Fruity

The probability of any particular mixture is $\dfrac{1}{N+1}$ . Among the $N+1$ possible mixtures there is a total of $\dfrac{N(N+1)}{2}$ apples, each of which has an equal probability $\dfrac{2}{N(N+1)}$ of being picked first, given that the first piece of fruit picked is an apple.
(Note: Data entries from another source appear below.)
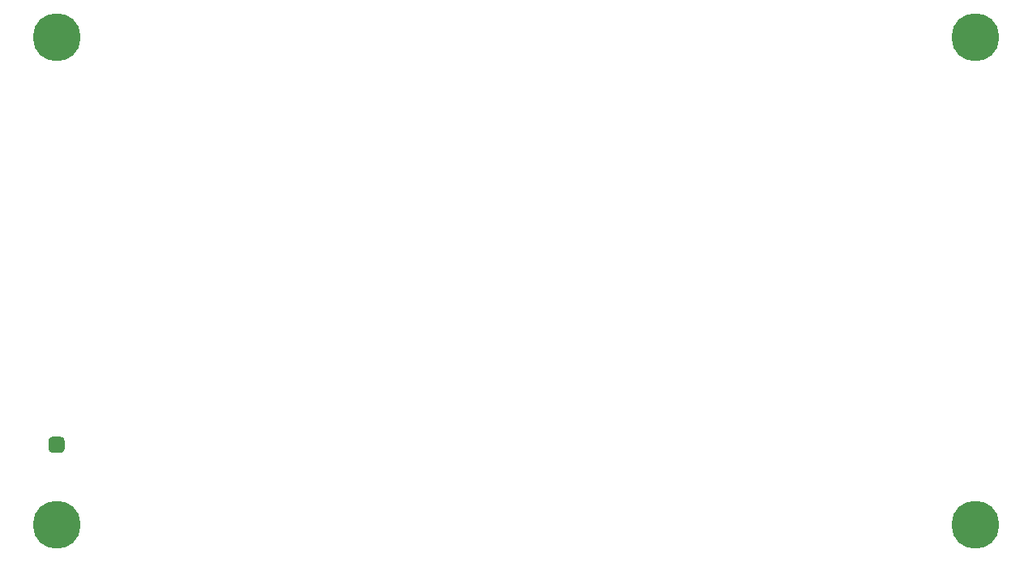
<source format=gbs>
G04 #@! TF.GenerationSoftware,KiCad,Pcbnew,(5.1.10-1-10_14)*
G04 #@! TF.CreationDate,2021-10-20T12:02:30-05:00*
G04 #@! TF.ProjectId,stepper_analyzer,73746570-7065-4725-9f61-6e616c797a65,rev?*
G04 #@! TF.SameCoordinates,Original*
G04 #@! TF.FileFunction,Soldermask,Bot*
G04 #@! TF.FilePolarity,Negative*
%FSLAX46Y46*%
G04 Gerber Fmt 4.6, Leading zero omitted, Abs format (unit mm)*
G04 Created by KiCad (PCBNEW (5.1.10-1-10_14)) date 2021-10-20 12:02:30*
%MOMM*%
%LPD*%
G01*
G04 APERTURE LIST*
%ADD10C,0.800000*%
%ADD11C,5.000000*%
G04 APERTURE END LIST*
D10*
X3325825Y4325825D03*
X2000000Y4875000D03*
X674175Y4325825D03*
X125000Y3000000D03*
X674175Y1674175D03*
X2000000Y1125000D03*
X3325825Y1674175D03*
X3875000Y3000000D03*
D11*
X2000000Y3000000D03*
D10*
X99325825Y55325825D03*
X98000000Y55875000D03*
X96674175Y55325825D03*
X96125000Y54000000D03*
X96674175Y52674175D03*
X98000000Y52125000D03*
X99325825Y52674175D03*
X99875000Y54000000D03*
D11*
X98000000Y54000000D03*
D10*
X99325825Y4325825D03*
X98000000Y4875000D03*
X96674175Y4325825D03*
X96125000Y3000000D03*
X96674175Y1674175D03*
X98000000Y1125000D03*
X99325825Y1674175D03*
X99875000Y3000000D03*
D11*
X98000000Y3000000D03*
D10*
X3325825Y55325825D03*
X2000000Y55875000D03*
X674175Y55325825D03*
X125000Y54000000D03*
X674175Y52674175D03*
X2000000Y52125000D03*
X3325825Y52674175D03*
X3875000Y54000000D03*
D11*
X2000000Y54000000D03*
G36*
G01*
X1156500Y10927500D02*
X1156500Y11777500D01*
G75*
G02*
X1581500Y12202500I425000J0D01*
G01*
X2431500Y12202500D01*
G75*
G02*
X2856500Y11777500I0J-425000D01*
G01*
X2856500Y10927500D01*
G75*
G02*
X2431500Y10502500I-425000J0D01*
G01*
X1581500Y10502500D01*
G75*
G02*
X1156500Y10927500I0J425000D01*
G01*
G37*
M02*

</source>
The probability that the first apple came from a bag with $k$ apples is $\dfrac{2k}{N(N+1)}$ . After the first apple is removed, the probability of picking a second apple from this bag is $\dfrac{k-1}{N-1}$ . The probability that the first apple came from that bag, and the second piece of fruit is also an apple is just the product of these two probabilities, and so is

$\dfrac{2k(k-1)}{N(N+1)(N-1)}$ .

So the overall probability is

$\displaystyle \sum_{k=0}^{N}\dfrac{2k(k-1)}{N(N+1)(N-1)}=\dfrac{2}{N(N+1)(N-1)}\sum_{k=0}^{N}(k^2-k)=\dfrac{2}{N-1}(\dfrac{2N+1}{6}-\dfrac{1}{2})=\dfrac{2}{3}$ .

Hence the answer is $2+3=\boxed{5}$ .